* Dataset items
+++
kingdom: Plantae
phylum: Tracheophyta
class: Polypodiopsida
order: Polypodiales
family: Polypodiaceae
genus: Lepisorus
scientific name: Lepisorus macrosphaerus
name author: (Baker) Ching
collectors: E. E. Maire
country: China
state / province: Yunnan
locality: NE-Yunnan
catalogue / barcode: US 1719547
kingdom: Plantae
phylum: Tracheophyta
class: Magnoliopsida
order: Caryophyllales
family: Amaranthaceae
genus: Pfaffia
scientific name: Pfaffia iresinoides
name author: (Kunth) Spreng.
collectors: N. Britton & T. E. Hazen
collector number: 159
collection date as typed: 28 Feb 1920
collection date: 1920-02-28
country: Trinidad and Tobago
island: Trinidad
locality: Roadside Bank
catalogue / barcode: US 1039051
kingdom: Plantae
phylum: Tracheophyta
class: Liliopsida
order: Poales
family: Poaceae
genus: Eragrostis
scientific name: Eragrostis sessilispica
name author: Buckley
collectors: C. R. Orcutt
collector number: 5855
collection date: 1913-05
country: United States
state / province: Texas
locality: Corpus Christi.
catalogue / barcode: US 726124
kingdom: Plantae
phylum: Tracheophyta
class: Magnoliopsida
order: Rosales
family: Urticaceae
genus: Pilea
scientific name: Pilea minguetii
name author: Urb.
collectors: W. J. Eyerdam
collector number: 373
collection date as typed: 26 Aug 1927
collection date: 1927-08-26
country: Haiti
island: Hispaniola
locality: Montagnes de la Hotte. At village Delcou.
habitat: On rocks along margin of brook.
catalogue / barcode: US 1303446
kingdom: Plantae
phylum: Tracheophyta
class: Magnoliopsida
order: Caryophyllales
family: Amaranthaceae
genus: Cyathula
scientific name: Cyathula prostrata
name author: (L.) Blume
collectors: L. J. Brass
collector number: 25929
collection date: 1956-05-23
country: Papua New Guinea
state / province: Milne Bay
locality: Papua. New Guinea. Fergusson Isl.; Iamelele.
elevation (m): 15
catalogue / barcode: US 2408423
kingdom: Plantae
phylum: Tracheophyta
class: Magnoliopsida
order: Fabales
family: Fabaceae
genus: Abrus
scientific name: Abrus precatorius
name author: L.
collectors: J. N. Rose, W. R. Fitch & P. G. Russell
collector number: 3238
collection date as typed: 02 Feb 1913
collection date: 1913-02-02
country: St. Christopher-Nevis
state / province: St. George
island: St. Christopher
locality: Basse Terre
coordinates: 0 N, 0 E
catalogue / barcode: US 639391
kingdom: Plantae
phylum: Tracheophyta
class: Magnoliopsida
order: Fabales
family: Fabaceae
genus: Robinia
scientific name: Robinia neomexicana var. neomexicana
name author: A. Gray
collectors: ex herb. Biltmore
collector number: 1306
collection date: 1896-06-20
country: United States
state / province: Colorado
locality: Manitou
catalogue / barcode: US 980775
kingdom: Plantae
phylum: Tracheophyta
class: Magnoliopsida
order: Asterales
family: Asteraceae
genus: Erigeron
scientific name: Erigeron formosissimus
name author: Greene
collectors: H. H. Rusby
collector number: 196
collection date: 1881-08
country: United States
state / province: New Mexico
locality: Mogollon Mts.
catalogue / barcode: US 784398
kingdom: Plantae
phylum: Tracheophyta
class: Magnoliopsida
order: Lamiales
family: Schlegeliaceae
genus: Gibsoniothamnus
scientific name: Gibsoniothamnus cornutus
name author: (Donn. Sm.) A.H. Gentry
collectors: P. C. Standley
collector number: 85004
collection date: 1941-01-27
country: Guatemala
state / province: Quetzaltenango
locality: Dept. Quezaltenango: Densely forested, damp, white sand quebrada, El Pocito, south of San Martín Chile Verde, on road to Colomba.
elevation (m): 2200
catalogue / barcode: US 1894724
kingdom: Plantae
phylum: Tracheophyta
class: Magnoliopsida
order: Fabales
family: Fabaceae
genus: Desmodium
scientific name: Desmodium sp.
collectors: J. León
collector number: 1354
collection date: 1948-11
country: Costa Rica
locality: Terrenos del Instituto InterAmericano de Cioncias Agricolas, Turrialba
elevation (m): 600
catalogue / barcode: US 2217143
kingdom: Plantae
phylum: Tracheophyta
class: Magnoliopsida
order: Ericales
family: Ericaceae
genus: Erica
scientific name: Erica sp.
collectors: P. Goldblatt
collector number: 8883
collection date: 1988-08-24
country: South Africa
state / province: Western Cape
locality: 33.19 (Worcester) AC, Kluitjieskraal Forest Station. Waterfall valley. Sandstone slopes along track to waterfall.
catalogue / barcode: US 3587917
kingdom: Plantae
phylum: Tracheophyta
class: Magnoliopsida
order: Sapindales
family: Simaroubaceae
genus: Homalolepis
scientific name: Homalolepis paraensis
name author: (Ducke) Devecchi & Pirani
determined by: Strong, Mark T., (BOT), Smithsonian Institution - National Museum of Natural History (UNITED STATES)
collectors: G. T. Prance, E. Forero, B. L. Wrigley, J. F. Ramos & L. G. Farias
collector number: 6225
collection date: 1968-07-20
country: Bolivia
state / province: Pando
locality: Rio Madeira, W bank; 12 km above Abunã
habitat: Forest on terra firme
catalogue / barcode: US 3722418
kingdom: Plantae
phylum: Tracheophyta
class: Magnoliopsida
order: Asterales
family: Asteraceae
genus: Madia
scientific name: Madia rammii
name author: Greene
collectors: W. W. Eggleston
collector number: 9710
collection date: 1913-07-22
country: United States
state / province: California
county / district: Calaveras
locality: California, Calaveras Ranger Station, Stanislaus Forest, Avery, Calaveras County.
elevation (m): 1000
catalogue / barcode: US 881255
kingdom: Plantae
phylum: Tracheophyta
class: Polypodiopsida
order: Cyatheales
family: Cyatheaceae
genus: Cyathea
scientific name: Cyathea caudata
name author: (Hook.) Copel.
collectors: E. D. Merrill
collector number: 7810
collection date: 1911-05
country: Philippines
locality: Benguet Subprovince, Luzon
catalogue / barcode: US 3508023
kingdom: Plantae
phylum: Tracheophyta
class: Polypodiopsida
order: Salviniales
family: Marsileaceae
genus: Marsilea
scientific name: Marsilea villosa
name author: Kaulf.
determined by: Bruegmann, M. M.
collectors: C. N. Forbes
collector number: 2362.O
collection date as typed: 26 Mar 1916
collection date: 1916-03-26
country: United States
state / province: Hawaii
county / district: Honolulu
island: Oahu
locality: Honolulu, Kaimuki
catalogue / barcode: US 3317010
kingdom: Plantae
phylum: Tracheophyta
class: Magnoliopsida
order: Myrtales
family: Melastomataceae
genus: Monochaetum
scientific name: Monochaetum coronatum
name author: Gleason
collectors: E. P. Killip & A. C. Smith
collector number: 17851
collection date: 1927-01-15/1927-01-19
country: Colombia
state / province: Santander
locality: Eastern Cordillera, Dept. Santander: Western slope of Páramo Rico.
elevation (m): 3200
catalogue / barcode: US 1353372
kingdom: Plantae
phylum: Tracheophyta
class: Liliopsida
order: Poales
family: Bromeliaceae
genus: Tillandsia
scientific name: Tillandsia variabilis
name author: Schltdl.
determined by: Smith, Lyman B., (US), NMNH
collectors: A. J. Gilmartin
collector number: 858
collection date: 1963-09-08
+++
* What you will do
Transcribe each of the lines above verbatim, keeping their order.

* Full solution
kingdom: Plantae
phylum: Tracheophyta
class: Polypodiopsida
order: Polypodiales
family: Polypodiaceae
genus: Lepisorus
scientific name: Lepisorus macrosphaerus
name author: (Baker) Ching
collectors: E. E. Maire
country: China
state / province: Yunnan
locality: NE-Yunnan
catalogue / barcode: US 1719547
kingdom: Plantae
phylum: Tracheophyta
class: Magnoliopsida
order: Caryophyllales
family: Amaranthaceae
genus: Pfaffia
scientific name: Pfaffia iresinoides
name author: (Kunth) Spreng.
collectors: N. Britton & T. E. Hazen
collector number: 159
collection date as typed: 28 Feb 1920
collection date: 1920-02-28
country: Trinidad and Tobago
island: Trinidad
locality: Roadside Bank
catalogue / barcode: US 1039051
kingdom: Plantae
phylum: Tracheophyta
class: Liliopsida
order: Poales
family: Poaceae
genus: Eragrostis
scientific name: Eragrostis sessilispica
name author: Buckley
collectors: C. R. Orcutt
collector number: 5855
collection date: 1913-05
country: United States
state / province: Texas
locality: Corpus Christi.
catalogue / barcode: US 726124
kingdom: Plantae
phylum: Tracheophyta
class: Magnoliopsida
order: Rosales
family: Urticaceae
genus: Pilea
scientific name: Pilea minguetii
name author: Urb.
collectors: W. J. Eyerdam
collector number: 373
collection date as typed: 26 Aug 1927
collection date: 1927-08-26
country: Haiti
island: Hispaniola
locality: Montagnes de la Hotte. At village Delcou.
habitat: On rocks along margin of brook.
catalogue / barcode: US 1303446
kingdom: Plantae
phylum: Tracheophyta
class: Magnoliopsida
order: Caryophyllales
family: Amaranthaceae
genus: Cyathula
scientific name: Cyathula prostrata
name author: (L.) Blume
collectors: L. J. Brass
collector number: 25929
collection date: 1956-05-23
country: Papua New Guinea
state / province: Milne Bay
locality: Papua. New Guinea. Fergusson Isl.; Iamelele.
elevation (m): 15
catalogue / barcode: US 2408423
kingdom: Plantae
phylum: Tracheophyta
class: Magnoliopsida
order: Fabales
family: Fabaceae
genus: Abrus
scientific name: Abrus precatorius
name author: L.
collectors: J. N. Rose, W. R. Fitch & P. G. Russell
collector number: 3238
collection date as typed: 02 Feb 1913
collection date: 1913-02-02
country: St. Christopher-Nevis
state / province: St. George
island: St. Christopher
locality: Basse Terre
coordinates: 0 N, 0 E
catalogue / barcode: US 639391
kingdom: Plantae
phylum: Tracheophyta
class: Magnoliopsida
order: Fabales
family: Fabaceae
genus: Robinia
scientific name: Robinia neomexicana var. neomexicana
name author: A. Gray
collectors: ex herb. Biltmore
collector number: 1306
collection date: 1896-06-20
country: United States
state / province: Colorado
locality: Manitou
catalogue / barcode: US 980775
kingdom: Plantae
phylum: Tracheophyta
class: Magnoliopsida
order: Asterales
family: Asteraceae
genus: Erigeron
scientific name: Erigeron formosissimus
name author: Greene
collectors: H. H. Rusby
collector number: 196
collection date: 1881-08
country: United States
state / province: New Mexico
locality: Mogollon Mts.
catalogue / barcode: US 784398
kingdom: Plantae
phylum: Tracheophyta
class: Magnoliopsida
order: Lamiales
family: Schlegeliaceae
genus: Gibsoniothamnus
scientific name: Gibsoniothamnus cornutus
name author: (Donn. Sm.) A.H. Gentry
collectors: P. C. Standley
collector number: 85004
collection date: 1941-01-27
country: Guatemala
state / province: Quetzaltenango
locality: Dept. Quezaltenango: Densely forested, damp, white sand quebrada, El Pocito, south of San Martín Chile Verde, on road to Colomba.
elevation (m): 2200
catalogue / barcode: US 1894724
kingdom: Plantae
phylum: Tracheophyta
class: Magnoliopsida
order: Fabales
family: Fabaceae
genus: Desmodium
scientific name: Desmodium sp.
collectors: J. León
collector number: 1354
collection date: 1948-11
country: Costa Rica
locality: Terrenos del Instituto InterAmericano de Cioncias Agricolas, Turrialba
elevation (m): 600
catalogue / barcode: US 2217143
kingdom: Plantae
phylum: Tracheophyta
class: Magnoliopsida
order: Ericales
family: Ericaceae
genus: Erica
scientific name: Erica sp.
collectors: P. Goldblatt
collector number: 8883
collection date: 1988-08-24
country: South Africa
state / province: Western Cape
locality: 33.19 (Worcester) AC, Kluitjieskraal Forest Station. Waterfall valley. Sandstone slopes along track to waterfall.
catalogue / barcode: US 3587917
kingdom: Plantae
phylum: Tracheophyta
class: Magnoliopsida
order: Sapindales
family: Simaroubaceae
genus: Homalolepis
scientific name: Homalolepis paraensis
name author: (Ducke) Devecchi & Pirani
determined by: Strong, Mark T., (BOT), Smithsonian Institution - National Museum of Natural History (UNITED STATES)
collectors: G. T. Prance, E. Forero, B. L. Wrigley, J. F. Ramos & L. G. Farias
collector number: 6225
collection date: 1968-07-20
country: Bolivia
state / province: Pando
locality: Rio Madeira, W bank; 12 km above Abunã
habitat: Forest on terra firme
catalogue / barcode: US 3722418
kingdom: Plantae
phylum: Tracheophyta
class: Magnoliopsida
order: Asterales
family: Asteraceae
genus: Madia
scientific name: Madia rammii
name author: Greene
collectors: W. W. Eggleston
collector number: 9710
collection date: 1913-07-22
country: United States
state / province: California
county / district: Calaveras
locality: California, Calaveras Ranger Station, Stanislaus Forest, Avery, Calaveras County.
elevation (m): 1000
catalogue / barcode: US 881255
kingdom: Plantae
phylum: Tracheophyta
class: Polypodiopsida
order: Cyatheales
family: Cyatheaceae
genus: Cyathea
scientific name: Cyathea caudata
name author: (Hook.) Copel.
collectors: E. D. Merrill
collector number: 7810
collection date: 1911-05
country: Philippines
locality: Benguet Subprovince, Luzon
catalogue / barcode: US 3508023
kingdom: Plantae
phylum: Tracheophyta
class: Polypodiopsida
order: Salviniales
family: Marsileaceae
genus: Marsilea
scientific name: Marsilea villosa
name author: Kaulf.
determined by: Bruegmann, M. M.
collectors: C. N. Forbes
collector number: 2362.O
collection date as typed: 26 Mar 1916
collection date: 1916-03-26
country: United States
state / province: Hawaii
county / district: Honolulu
island: Oahu
locality: Honolulu, Kaimuki
catalogue / barcode: US 3317010
kingdom: Plantae
phylum: Tracheophyta
class: Magnoliopsida
order: Myrtales
family: Melastomataceae
genus: Monochaetum
scientific name: Monochaetum coronatum
name author: Gleason
collectors: E. P. Killip & A. C. Smith
collector number: 17851
collection date: 1927-01-15/1927-01-19
country: Colombia
state / province: Santander
locality: Eastern Cordillera, Dept. Santander: Western slope of Páramo Rico.
elevation (m): 3200
catalogue / barcode: US 1353372
kingdom: Plantae
phylum: Tracheophyta
class: Liliopsida
order: Poales
family: Bromeliaceae
genus: Tillandsia
scientific name: Tillandsia variabilis
name author: Schltdl.
determined by: Smith, Lyman B., (US), NMNH
collectors: A. J. Gilmartin
collector number: 858
collection date: 1963-09-08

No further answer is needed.